Our websites have come a long way since they were glorified internet brochures. We now feature just about every aspect, service and function of our organisations online, from visit planning to academic research to retailing.
And web users have come a long way too. They are far more sophisticated, and have ever-growing expectations of the content and usability of our websites.
Too many arts and culture sites are still institution-centric rather than user-centric: they adopt their internal departmental structure and nomenclature as an unintuitive site navigation structure and then require the user to understand that public events might be hidden behind the ‘Learning’ or ‘Education’ tabs; that an ‘Exhibition’ is not the same thing as a room full of exhibits from the ‘Collection’; that searching for an object might produce thousands of rather dull accession records; or that just because there’s a review of the latest play on the site doesn’t mean there’s anywhere for you to leave your own.
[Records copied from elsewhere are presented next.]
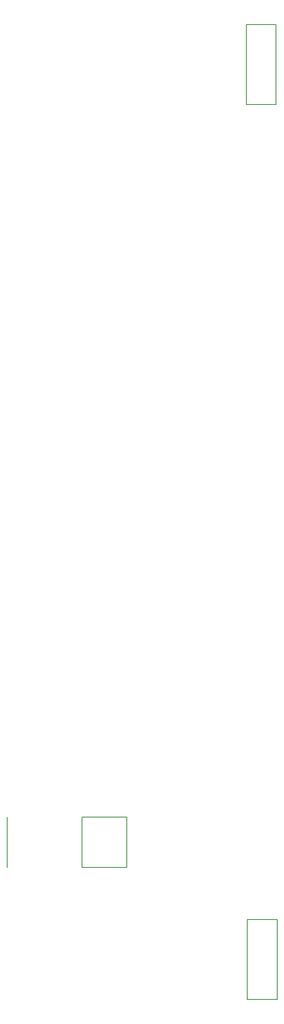
<source format=gto>
G75*
G70*
%OFA0B0*%
%FSLAX24Y24*%
%IPPOS*%
%LPD*%
%AMOC8*
5,1,8,0,0,1.08239X$1,22.5*
%
%ADD10C,0.0050*%
D10*
X008920Y037562D02*
X008920Y041538D01*
X014826Y041538D02*
X014826Y037562D01*
X018369Y037562D01*
X018369Y041538D01*
X014826Y041538D01*
X027857Y033487D02*
X027857Y027188D01*
X030219Y027188D01*
X030219Y033487D01*
X027857Y033487D01*
X027778Y097660D02*
X030141Y097660D01*
X030141Y103960D01*
X027778Y103960D01*
X027778Y097660D01*
M02*

</source>
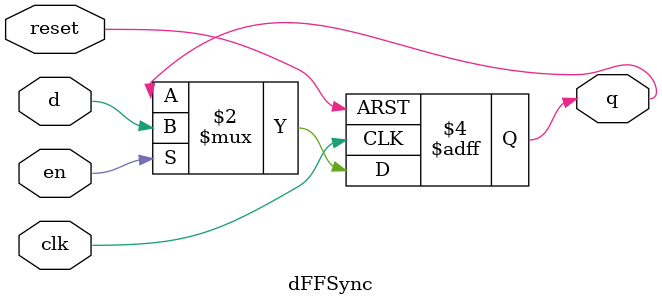
<source format=v>
module dFFSync (
  input wire clk, reset, d, en,
  output reg q
);

  always @(posedge clk or posedge reset)
  begin
    if (reset)
      q <= 1'b0;
    else if (en)
      q <= d;
  end
endmodule
</source>
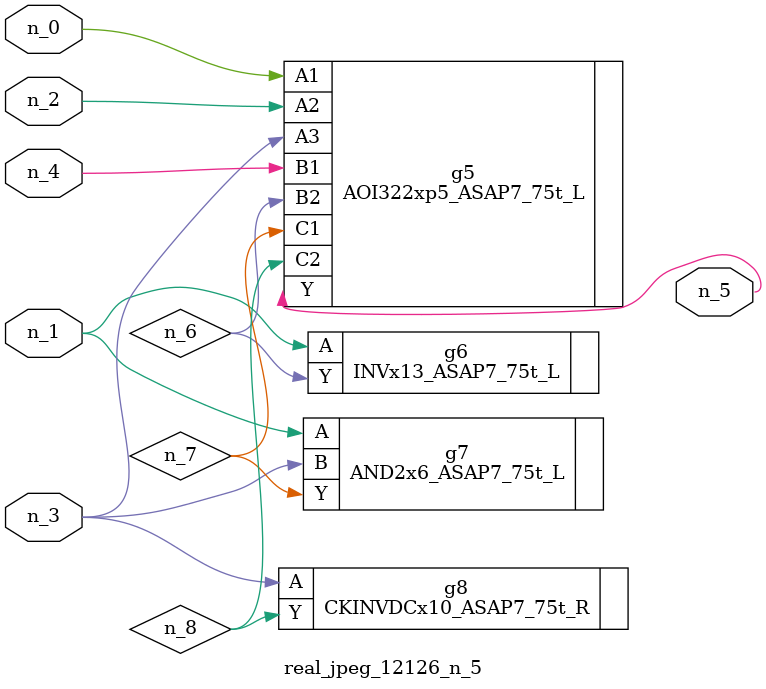
<source format=v>
module real_jpeg_12126_n_5 (n_4, n_0, n_1, n_2, n_3, n_5);

input n_4;
input n_0;
input n_1;
input n_2;
input n_3;

output n_5;

wire n_8;
wire n_6;
wire n_7;

AOI322xp5_ASAP7_75t_L g5 ( 
.A1(n_0),
.A2(n_2),
.A3(n_3),
.B1(n_4),
.B2(n_6),
.C1(n_7),
.C2(n_8),
.Y(n_5)
);

INVx13_ASAP7_75t_L g6 ( 
.A(n_1),
.Y(n_6)
);

AND2x6_ASAP7_75t_L g7 ( 
.A(n_1),
.B(n_3),
.Y(n_7)
);

CKINVDCx10_ASAP7_75t_R g8 ( 
.A(n_3),
.Y(n_8)
);


endmodule
</source>
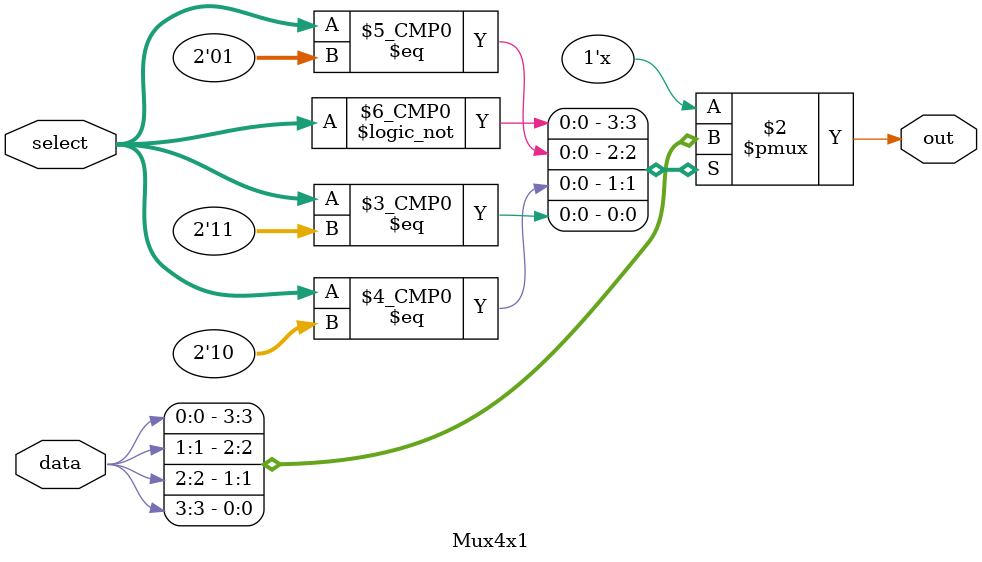
<source format=v>
module Mux4x1(input [3:0] data,
	      input [1:0] select,
		output reg out);

always @ (data or select) begin

	case(select)
	2'b00: out = data[0];
	2'b01: out = data[1];
	2'b10: out = data[2];
	2'b11: out = data[3];
	endcase

end

endmodule
</source>
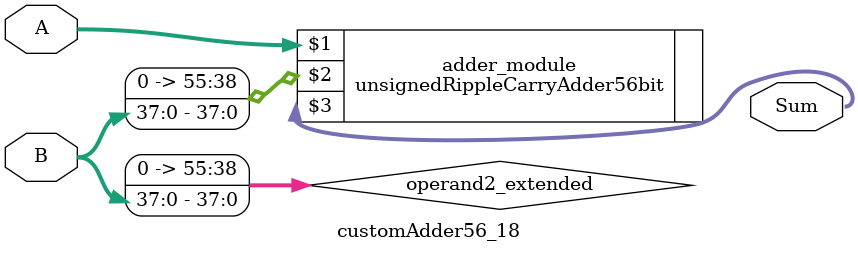
<source format=v>
module customAdder56_18(
                        input [55 : 0] A,
                        input [37 : 0] B,
                        
                        output [56 : 0] Sum
                );

        wire [55 : 0] operand2_extended;
        
        assign operand2_extended =  {18'b0, B};
        
        unsignedRippleCarryAdder56bit adder_module(
            A,
            operand2_extended,
            Sum
        );
        
        endmodule
        
</source>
As part of our website evaluation and development work, we help our clients to define the many different User Modes that visitors to the site may be in on any given visit. This provides a clear segmentation framework to plan both the content and the navigation for the site.
Each User Mode is then developed into a detailed ‘user journey’ from the visitor’s first entry point to the site (increasingly not the home page) through each of their likely choices of menu options and content to ensure that these are not only logical and efficient but also rich and rewarding with relevant contextual links and content that they were not looking for.
We believe that defining User Modes is essential to the development of our increasingly complex websites.